And very little to do with what we're talking about next, which is governments racing to figure
out their digital currency strategies.
On now to our third clearly distinct and differentiated topic, which is central bank digital
currencies and, moreover, the battle for the future of money and how central banks are
going to deal with the emergence of new types of digital monies.
So Brazil has said that they are going to launch a quote near instant payment system called PICS
that is designed to speed the system up and reduce costs for Fiat transfers between individuals and
businesses.
Now, they said explicitly that this is about a response to cryptocurrencies.
The president of the Central Bank of Brazil, Roberto Campos Neto, said,
PICS came from a need for people to have a payment instrument that is both cheap, fast, transparent,
and secure. If we think about what has happened in terms of the creation of Bitcoins,
cryptocurrencies, and other encrypted assets, it comes from the need to have an instrument with
such characteristics. So this will not be a cryptocurrency per se, but it is being designed in
response to the force that cryptocurrencies are creating in the world. So now let's go through quickly.
Let's review the context that we've had for our quote-unquote crypto industry just in one day.
We've had one composable, programmable money and what that means. We've had two.
security settlement and basic infrastructure for the legacy financial system that has literally
nothing to do with token assets.
Three, we have central banks trying to figure out how they're going to respond to new competition,
competition that they've never really felt before in the same way.
But let's move on to our fourth topic, which is completely different again.
Fourth up on our list of stories that don't really seem to have anything to do with each other,
but yet are uncomfortably lumped into one quote-unquote industry,
is that Juventus, the soccer giant out of Italy,
has become the latest sports team in what is now becoming a trend
to experiment with NFT-based digital collectibles.
Juventus is partnering with Sorare
to create digital cards for their fans.
So this is a licensing deal
through which Juventus will be partnering with Sorare
to create digital cards that represent their fans.
famous soccer players like Cristiano Ronaldo in digital collectible form on the ERC 721 standard.

Entries supplied
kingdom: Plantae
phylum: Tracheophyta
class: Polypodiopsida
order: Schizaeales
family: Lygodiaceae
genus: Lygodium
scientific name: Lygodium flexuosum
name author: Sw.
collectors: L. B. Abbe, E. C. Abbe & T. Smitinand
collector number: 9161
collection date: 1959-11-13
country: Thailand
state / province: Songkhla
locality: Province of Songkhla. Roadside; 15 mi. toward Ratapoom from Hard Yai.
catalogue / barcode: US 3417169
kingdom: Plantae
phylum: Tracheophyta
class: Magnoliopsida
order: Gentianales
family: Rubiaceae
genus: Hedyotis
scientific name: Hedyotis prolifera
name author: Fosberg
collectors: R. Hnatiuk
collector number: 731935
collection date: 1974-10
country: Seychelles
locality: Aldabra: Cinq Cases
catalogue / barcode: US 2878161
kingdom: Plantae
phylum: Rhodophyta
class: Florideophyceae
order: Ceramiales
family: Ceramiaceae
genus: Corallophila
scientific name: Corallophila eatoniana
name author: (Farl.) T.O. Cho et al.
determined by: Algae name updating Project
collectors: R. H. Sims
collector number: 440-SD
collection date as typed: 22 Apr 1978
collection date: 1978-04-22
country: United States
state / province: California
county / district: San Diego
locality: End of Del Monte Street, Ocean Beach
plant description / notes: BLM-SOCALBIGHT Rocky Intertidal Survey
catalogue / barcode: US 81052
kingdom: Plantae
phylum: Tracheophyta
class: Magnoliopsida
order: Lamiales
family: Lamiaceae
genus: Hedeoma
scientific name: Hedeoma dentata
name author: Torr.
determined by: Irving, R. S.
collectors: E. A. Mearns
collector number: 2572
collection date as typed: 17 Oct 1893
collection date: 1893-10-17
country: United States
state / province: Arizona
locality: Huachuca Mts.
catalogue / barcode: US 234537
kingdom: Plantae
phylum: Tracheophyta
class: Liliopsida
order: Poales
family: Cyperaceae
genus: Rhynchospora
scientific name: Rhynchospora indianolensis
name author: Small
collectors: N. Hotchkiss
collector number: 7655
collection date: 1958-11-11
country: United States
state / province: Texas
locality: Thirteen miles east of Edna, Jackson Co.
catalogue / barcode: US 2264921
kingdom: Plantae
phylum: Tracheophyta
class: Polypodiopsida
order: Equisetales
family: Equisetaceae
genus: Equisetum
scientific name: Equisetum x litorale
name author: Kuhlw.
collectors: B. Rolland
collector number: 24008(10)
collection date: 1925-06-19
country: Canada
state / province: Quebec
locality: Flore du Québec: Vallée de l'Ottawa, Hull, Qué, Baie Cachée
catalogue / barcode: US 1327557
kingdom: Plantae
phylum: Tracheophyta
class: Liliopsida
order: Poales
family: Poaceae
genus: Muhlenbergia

Tasks
[1] According to the crypto transcript, which qualities does Roberto Campos Neto say people need in a payment instrument? List them all.
[2] Turn the transcript's passage beginning "Let's review the context" into a short list of the topics it recaps.
The material has no connection to the transcript.

Task-by-task solutions
[1]
- Cheap
- Fast
- Transparent
- Secure

[2]
- Composable, programmable money
- Security settlement and basic infrastructure for the legacy financial system, unrelated to token assets
- Central banks working out how to respond to new competition they have never felt in the same way